Target These Additional Areas

• Overprojecting therapy in Section T. If your facility has a pattern of projecting rehab minutes on the 5-day MDS that often fails to materialize, take a close look. Anytime that occurs, the "facility should have documentation in place to explain the rationale for projecting the resident's therapy -- and why it didn't materialize," suggests Ron Orth, RN, NHA, RAC-C, president of Clinical Reimbursement Solutions LLC in Milwaukee. "An auditor should be able to glean that from reading the medical record." Orth suggests having a quality assurance process for identifying why residents aren't receiving projected therapy minutes to see if the facility needs to make changes. For example, are therapy staff rescheduling the therapy at a better time for the resident?

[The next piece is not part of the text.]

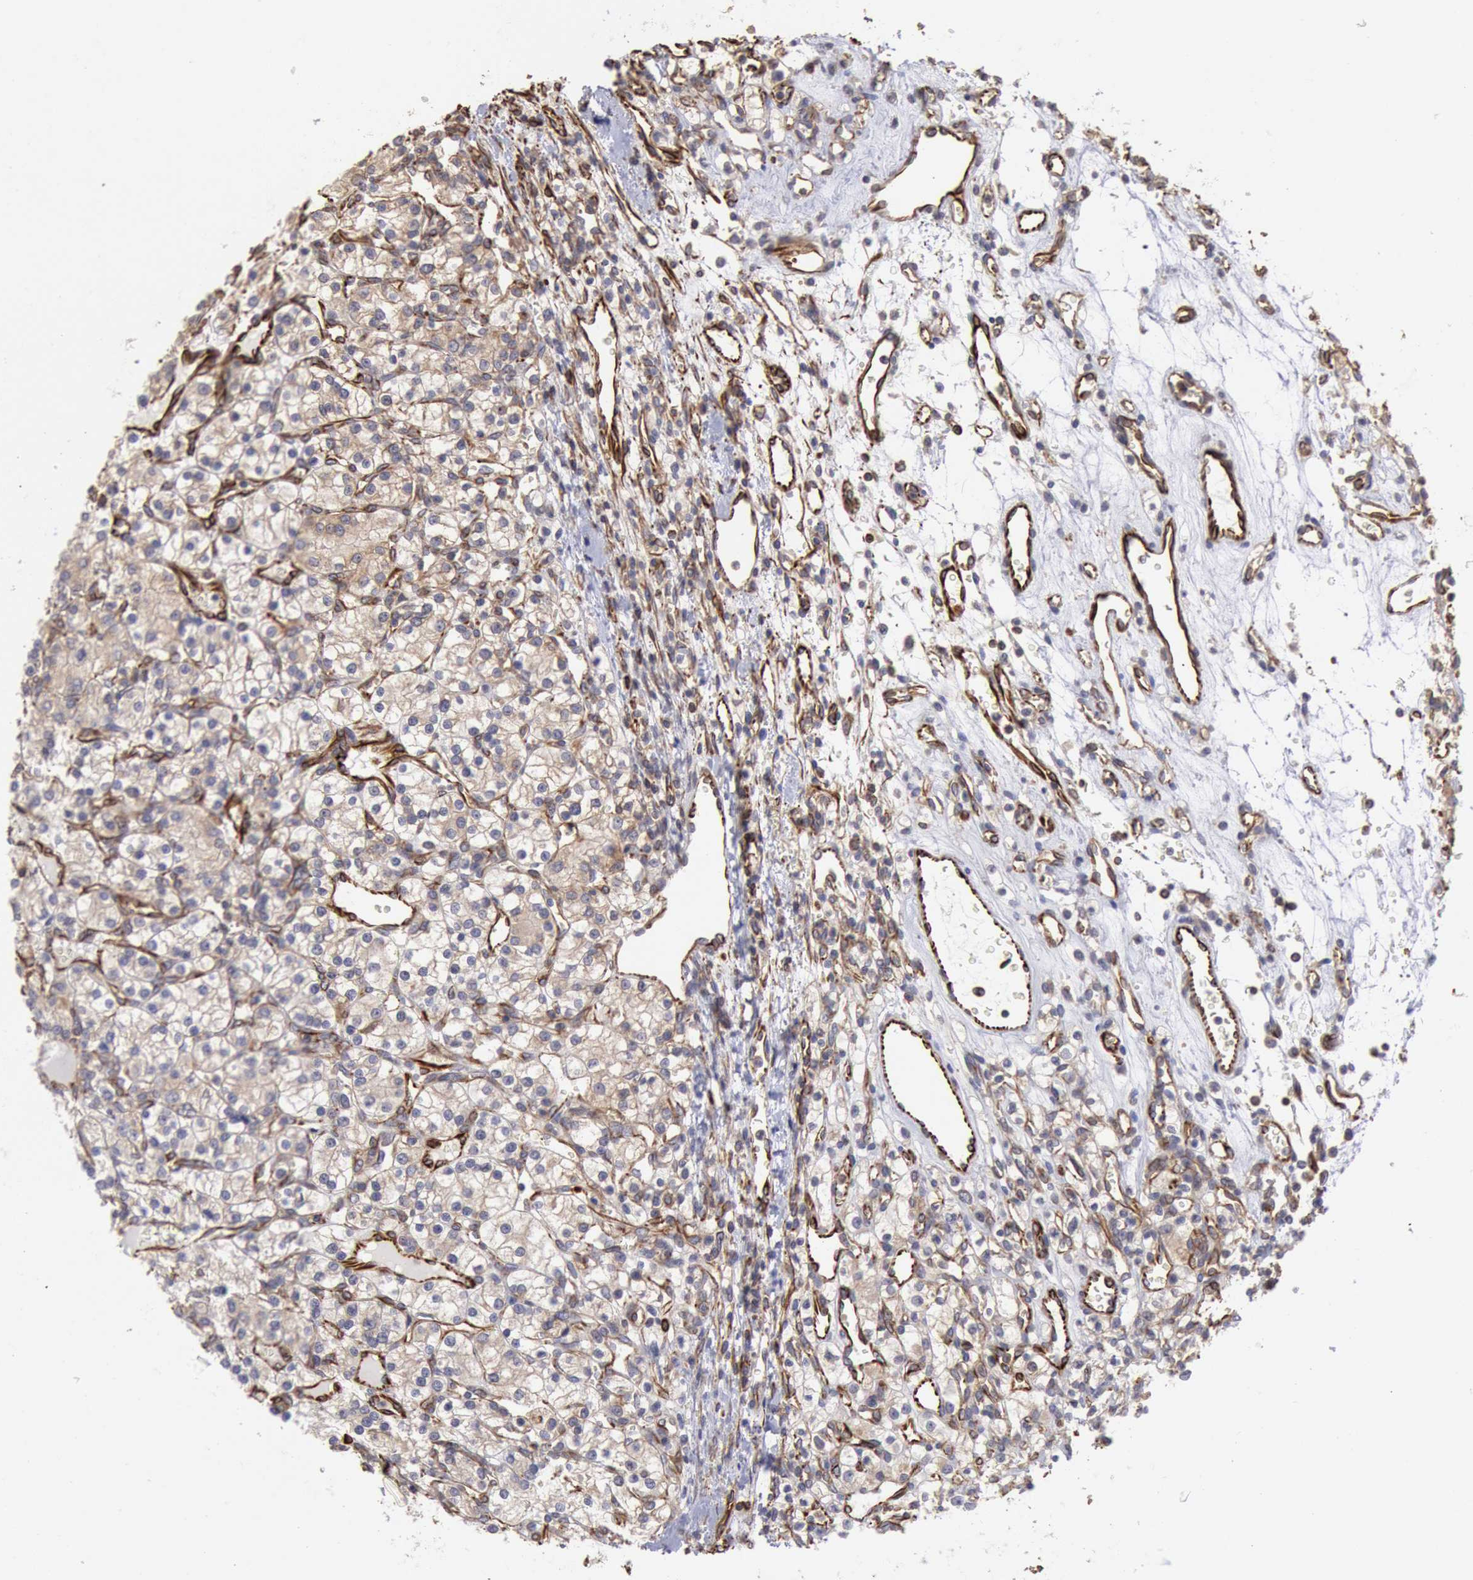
{"staining": {"intensity": "weak", "quantity": "25%-75%", "location": "cytoplasmic/membranous"}, "tissue": "renal cancer", "cell_type": "Tumor cells", "image_type": "cancer", "snomed": [{"axis": "morphology", "description": "Adenocarcinoma, NOS"}, {"axis": "topography", "description": "Kidney"}], "caption": "A low amount of weak cytoplasmic/membranous positivity is identified in about 25%-75% of tumor cells in renal cancer tissue. (DAB (3,3'-diaminobenzidine) IHC with brightfield microscopy, high magnification).", "gene": "RNF139", "patient": {"sex": "female", "age": 62}}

• Patients with conditions or diagnoses that don't jibe with very high or ultra high. The FI might question why the facility has elderly, frail people with lots of medical comorbidities receiving ultra-high therapy, says Pauline Franko, PT, president of Encompass Consulting and Education in Tamarac, FL. In some cases, however, a very sick resident with multiple diagnoses may require a higher intensity of therapy minutes because he moves slowly and requires more time to do therapy, says Combs. If a resident with rehab potential required very high or even ultra-high minutes because he did everything very slowly -- "for example, perhaps a resident with Parkinson's disease -- the therapist and other staff should document that scenario very well," counsels Jan Stewart, RN, a consultant with Zimmet Healthcare Services Group in Morganville, NJ. The documentation should explain the extra time required, she emphasizes.

Care planning tip: "Before embarking on a therapy treatment plan," consider and document the resident/family goals, suggests Marilyn Mines, RN, BC, director of clinical services for FR&R Healthcare Consulting in Deerfield, IL. Ask what that particular resident requires "from a therapy point of view to be as independent as possible and experience a good quality of life," advises Mines.